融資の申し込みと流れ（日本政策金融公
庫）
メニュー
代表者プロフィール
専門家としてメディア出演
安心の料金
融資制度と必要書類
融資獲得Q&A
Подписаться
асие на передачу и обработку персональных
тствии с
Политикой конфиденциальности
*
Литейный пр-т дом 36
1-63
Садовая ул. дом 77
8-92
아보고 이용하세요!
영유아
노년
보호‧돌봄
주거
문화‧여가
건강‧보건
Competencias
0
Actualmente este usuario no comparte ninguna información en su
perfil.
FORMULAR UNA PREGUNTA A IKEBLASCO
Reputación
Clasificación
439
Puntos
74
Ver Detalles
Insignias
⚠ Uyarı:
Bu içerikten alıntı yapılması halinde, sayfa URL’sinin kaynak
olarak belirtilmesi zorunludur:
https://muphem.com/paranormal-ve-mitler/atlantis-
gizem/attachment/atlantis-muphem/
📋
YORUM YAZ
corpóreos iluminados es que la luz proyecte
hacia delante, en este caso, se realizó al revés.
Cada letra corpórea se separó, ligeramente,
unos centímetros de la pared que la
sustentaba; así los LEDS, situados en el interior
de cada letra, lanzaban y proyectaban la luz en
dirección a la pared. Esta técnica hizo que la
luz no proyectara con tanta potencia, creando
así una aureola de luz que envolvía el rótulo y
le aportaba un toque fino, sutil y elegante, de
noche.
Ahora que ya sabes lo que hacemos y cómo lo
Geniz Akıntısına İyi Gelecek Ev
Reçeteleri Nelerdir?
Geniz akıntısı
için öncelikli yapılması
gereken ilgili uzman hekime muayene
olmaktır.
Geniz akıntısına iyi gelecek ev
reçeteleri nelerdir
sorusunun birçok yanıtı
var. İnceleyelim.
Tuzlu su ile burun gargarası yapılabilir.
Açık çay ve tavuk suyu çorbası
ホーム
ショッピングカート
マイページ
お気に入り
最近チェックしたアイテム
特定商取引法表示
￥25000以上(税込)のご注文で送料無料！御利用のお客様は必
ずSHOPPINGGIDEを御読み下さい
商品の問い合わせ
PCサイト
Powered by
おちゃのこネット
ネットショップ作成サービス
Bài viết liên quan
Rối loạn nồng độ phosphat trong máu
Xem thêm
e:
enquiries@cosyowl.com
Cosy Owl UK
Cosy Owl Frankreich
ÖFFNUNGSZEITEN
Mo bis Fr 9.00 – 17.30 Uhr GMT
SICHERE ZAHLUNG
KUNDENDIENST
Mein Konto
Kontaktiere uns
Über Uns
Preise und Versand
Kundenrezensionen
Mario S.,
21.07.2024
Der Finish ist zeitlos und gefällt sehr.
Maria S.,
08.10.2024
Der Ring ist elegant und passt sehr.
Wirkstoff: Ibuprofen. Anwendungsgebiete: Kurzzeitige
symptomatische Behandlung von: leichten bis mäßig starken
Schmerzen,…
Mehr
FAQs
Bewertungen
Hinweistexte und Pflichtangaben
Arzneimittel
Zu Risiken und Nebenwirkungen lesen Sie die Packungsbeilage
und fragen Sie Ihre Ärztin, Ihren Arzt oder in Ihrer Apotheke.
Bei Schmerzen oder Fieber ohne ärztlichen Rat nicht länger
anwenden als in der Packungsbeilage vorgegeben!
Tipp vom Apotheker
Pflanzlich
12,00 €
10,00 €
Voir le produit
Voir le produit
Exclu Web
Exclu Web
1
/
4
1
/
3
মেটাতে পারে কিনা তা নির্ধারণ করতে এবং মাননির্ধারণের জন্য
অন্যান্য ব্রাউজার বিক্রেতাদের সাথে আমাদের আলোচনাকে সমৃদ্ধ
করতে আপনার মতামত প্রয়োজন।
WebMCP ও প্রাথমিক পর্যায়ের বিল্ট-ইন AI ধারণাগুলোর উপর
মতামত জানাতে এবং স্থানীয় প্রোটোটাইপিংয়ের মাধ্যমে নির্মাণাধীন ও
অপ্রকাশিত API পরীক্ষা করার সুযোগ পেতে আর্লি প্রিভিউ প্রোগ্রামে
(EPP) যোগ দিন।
————————
# The problem
Collect every line of the records that contains the word "sehr".

# Solution
Der Finish ist zeitlos und gefällt sehr.
Der Ring ist elegant und passt sehr.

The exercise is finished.